Problem details ->
Report each line from the entries in which "root" can be found.

════

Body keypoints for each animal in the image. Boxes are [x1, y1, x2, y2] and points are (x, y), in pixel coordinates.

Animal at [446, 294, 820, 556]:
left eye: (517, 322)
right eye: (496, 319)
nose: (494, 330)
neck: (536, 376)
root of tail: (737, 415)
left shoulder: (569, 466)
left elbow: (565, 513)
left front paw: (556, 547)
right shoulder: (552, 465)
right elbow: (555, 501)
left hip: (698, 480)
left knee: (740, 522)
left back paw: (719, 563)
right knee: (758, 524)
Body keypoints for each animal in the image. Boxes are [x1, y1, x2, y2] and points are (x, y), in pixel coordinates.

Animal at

════

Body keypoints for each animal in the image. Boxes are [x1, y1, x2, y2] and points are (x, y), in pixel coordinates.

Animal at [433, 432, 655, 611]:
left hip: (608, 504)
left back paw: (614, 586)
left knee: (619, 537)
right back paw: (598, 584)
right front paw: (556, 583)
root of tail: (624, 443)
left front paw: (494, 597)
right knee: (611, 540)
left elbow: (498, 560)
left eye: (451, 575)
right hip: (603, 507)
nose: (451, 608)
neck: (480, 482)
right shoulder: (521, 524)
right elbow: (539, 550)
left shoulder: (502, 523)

════

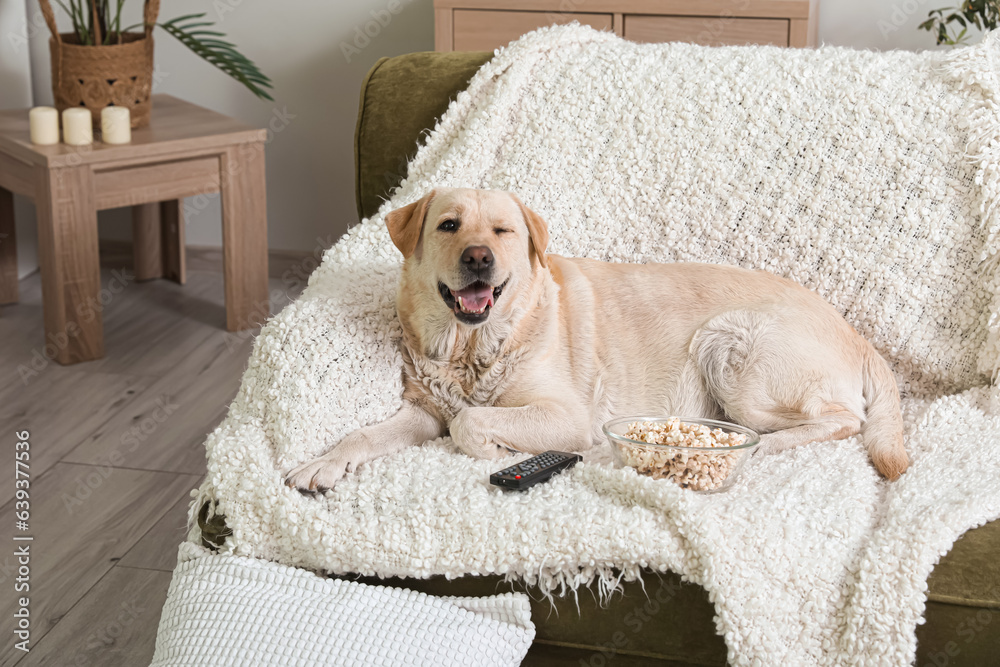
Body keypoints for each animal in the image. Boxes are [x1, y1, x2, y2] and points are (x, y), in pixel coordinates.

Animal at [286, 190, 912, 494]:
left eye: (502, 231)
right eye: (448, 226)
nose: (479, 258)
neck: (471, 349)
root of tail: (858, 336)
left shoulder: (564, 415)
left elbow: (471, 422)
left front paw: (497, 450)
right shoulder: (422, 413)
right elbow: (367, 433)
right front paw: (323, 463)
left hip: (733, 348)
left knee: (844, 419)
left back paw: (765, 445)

════

Response ->
root of tail: (737, 415)
root of tail: (624, 443)
root of tail: (858, 336)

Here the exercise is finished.